Nov 21, 2024 Editor, The News-Gazette: VMI’s proposal to obliterate two historic houses on Letcher Avenue and erect a gargantuan administration structure is an abdication of VMI’s responsibility to the wider community of Lexington.
I once had a family connection with the house at 306 Letcher Ave. but my protest is not personal sentiment. The 1880 Archer house, renamed Cabell, has many social connections with Lexington; a superintendent once owned it. The Archer family donated it to VMI in 1974. My father, Fred Hadsel, when Marshall Foundation director, and with my mother, Winifred Hadsel, worked with VMI to oversee its refurbishment. Hundreds of people from Lexington and afar were welcomed and made future connections there. Houses foster the living and when we know that people before us lived in a house and envisage future lives there, the world is richer for knowing the history.
Objectors (News-Gazette, Nov. 13, 2024) explained the significance of the Archer house in the Letcher Hyphen. At the end of the article, VMI’s response was, “While the disappearance of familiar buildings can be bittersweet, it has frequently happened on post.”

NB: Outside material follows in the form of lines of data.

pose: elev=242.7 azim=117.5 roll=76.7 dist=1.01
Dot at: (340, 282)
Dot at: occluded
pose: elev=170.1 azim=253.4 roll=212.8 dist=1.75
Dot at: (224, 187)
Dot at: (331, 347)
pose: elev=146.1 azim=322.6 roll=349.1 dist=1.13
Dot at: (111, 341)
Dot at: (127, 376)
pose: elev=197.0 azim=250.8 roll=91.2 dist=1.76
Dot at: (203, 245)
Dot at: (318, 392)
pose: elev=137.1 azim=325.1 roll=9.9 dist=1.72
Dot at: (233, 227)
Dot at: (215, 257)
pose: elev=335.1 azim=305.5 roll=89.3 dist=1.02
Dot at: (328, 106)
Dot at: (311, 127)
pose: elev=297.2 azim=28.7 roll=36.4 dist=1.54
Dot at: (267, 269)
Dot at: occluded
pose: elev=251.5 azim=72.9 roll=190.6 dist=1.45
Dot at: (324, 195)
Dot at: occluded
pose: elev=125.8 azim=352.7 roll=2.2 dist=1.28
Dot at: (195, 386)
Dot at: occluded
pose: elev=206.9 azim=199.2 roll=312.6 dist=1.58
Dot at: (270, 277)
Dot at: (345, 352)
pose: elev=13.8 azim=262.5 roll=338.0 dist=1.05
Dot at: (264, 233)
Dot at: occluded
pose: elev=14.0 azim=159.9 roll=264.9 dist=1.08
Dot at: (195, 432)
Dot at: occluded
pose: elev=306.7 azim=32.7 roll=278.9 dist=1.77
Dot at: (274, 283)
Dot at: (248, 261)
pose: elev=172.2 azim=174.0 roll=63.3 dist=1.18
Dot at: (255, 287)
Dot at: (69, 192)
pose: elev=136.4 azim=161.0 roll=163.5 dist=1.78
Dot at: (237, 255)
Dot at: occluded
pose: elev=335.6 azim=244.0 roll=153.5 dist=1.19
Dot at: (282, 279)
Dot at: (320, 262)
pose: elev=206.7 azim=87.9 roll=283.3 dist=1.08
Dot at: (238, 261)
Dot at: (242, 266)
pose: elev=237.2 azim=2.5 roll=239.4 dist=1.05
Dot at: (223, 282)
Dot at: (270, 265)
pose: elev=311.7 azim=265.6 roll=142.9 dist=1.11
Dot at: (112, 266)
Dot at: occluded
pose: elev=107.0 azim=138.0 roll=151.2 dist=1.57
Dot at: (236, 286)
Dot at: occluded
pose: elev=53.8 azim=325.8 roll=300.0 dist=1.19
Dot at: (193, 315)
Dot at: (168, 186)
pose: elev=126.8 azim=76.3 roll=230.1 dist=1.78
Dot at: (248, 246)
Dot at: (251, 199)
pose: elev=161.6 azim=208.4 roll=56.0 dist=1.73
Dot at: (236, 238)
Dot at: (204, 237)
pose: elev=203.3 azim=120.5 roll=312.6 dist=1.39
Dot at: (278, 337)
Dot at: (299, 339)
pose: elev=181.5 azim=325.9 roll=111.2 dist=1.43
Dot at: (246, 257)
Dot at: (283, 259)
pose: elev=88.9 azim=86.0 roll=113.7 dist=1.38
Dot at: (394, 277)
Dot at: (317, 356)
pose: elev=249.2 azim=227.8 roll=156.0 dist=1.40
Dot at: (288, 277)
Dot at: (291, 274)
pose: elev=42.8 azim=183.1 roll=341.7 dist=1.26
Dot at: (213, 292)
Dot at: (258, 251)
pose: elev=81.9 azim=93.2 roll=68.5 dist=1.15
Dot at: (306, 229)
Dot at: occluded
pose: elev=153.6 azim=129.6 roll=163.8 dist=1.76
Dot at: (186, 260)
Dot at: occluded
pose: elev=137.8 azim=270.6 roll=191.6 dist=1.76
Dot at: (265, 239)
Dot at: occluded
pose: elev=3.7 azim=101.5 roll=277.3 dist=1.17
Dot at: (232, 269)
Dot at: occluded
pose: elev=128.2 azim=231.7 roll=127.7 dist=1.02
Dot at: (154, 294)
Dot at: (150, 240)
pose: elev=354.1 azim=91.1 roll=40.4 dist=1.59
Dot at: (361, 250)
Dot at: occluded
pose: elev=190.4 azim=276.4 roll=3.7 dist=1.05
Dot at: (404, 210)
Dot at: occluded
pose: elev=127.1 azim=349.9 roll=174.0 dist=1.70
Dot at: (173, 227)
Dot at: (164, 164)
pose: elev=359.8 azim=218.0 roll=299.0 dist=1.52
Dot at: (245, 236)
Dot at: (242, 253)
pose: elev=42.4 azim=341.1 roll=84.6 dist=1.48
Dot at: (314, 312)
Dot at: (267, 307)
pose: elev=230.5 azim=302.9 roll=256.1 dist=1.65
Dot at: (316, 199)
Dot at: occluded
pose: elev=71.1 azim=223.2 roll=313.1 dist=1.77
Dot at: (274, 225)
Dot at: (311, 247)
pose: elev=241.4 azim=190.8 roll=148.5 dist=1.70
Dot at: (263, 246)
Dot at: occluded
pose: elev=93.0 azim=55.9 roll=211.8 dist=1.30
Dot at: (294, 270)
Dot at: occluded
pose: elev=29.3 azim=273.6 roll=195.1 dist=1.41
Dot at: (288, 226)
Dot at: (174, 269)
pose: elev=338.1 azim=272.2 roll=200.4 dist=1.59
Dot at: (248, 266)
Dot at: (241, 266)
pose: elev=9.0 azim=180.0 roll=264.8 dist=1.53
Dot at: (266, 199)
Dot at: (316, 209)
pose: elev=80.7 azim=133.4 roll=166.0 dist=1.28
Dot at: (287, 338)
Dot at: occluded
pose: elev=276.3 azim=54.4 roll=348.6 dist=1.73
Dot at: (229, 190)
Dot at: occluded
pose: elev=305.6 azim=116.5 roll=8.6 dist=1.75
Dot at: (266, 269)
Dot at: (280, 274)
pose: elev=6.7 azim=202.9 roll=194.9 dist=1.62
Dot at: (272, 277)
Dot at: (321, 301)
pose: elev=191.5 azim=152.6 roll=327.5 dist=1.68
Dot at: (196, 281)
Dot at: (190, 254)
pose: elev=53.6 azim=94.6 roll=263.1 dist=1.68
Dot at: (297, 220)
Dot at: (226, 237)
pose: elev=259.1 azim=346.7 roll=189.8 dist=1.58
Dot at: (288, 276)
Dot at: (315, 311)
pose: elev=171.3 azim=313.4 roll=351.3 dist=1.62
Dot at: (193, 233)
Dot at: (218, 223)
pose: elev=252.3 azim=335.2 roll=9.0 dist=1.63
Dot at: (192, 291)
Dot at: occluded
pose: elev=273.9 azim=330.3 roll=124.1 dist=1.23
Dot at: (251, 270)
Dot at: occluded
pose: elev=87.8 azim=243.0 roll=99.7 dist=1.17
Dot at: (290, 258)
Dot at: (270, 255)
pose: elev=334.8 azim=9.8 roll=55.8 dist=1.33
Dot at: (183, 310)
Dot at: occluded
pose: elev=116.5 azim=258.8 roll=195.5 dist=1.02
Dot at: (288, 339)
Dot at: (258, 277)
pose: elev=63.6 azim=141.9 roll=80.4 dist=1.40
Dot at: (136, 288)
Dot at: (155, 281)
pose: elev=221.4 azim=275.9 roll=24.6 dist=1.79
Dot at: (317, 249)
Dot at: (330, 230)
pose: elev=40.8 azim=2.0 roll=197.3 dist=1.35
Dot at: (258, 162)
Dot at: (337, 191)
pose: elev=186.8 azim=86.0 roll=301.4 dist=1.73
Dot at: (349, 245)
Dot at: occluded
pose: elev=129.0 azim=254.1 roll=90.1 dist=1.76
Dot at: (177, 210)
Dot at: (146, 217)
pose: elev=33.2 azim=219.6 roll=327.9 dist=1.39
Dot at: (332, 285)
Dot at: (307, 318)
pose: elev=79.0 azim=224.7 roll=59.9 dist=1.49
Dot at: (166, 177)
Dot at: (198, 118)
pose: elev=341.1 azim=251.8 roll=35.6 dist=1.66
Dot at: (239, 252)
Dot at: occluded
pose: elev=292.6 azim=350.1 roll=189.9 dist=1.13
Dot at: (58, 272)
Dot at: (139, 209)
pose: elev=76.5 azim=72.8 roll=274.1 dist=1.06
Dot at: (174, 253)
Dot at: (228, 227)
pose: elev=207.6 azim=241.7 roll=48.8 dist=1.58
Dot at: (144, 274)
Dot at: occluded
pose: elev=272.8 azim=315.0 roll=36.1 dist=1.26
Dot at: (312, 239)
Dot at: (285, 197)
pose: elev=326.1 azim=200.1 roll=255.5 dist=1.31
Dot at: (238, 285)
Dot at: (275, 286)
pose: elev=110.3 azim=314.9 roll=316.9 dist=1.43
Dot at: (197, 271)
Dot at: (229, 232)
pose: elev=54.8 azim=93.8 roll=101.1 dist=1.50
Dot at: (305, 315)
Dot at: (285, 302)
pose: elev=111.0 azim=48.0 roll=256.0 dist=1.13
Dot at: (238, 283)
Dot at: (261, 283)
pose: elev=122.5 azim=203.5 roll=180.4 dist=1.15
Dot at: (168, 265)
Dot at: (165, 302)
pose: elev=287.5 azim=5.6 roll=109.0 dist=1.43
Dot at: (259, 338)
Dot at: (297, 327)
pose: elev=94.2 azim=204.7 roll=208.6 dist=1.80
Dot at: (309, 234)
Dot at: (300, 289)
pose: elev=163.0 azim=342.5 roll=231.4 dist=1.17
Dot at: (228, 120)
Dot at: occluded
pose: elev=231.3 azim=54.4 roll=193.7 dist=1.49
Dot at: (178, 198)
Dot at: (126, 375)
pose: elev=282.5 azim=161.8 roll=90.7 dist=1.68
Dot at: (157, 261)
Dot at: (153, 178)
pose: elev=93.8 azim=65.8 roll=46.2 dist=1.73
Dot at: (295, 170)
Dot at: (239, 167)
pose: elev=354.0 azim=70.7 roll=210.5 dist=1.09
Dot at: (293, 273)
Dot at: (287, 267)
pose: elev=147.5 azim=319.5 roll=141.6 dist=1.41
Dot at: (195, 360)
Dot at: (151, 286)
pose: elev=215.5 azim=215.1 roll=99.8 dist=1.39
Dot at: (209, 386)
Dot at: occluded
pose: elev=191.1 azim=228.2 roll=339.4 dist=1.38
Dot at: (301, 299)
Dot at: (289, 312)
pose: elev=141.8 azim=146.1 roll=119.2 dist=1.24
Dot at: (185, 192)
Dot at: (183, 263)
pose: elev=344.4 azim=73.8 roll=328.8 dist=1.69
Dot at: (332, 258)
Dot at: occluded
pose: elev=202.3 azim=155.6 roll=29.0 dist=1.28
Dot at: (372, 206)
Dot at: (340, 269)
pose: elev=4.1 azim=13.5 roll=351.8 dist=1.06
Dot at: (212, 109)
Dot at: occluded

VMI has funds (also supported by tax dollars) and hired staff to blitz this 140-year-old piece of lived-in fabric of Lexington to make way for a massively intrusive building, “a top-flight facility for a variety of events,” which disrespects what it would replace. VMI calls this a “transition.” To what? What would this be like in 140 years?
VMI should do better and consider what it leaves behind in this proposed wake of destruction. If they will not rethink the scale, why not move the house/houses in an intelligent way to a Lexington residential location, and thereby enable that the house(s) may become again a home? JANE HADSEL London, U.K.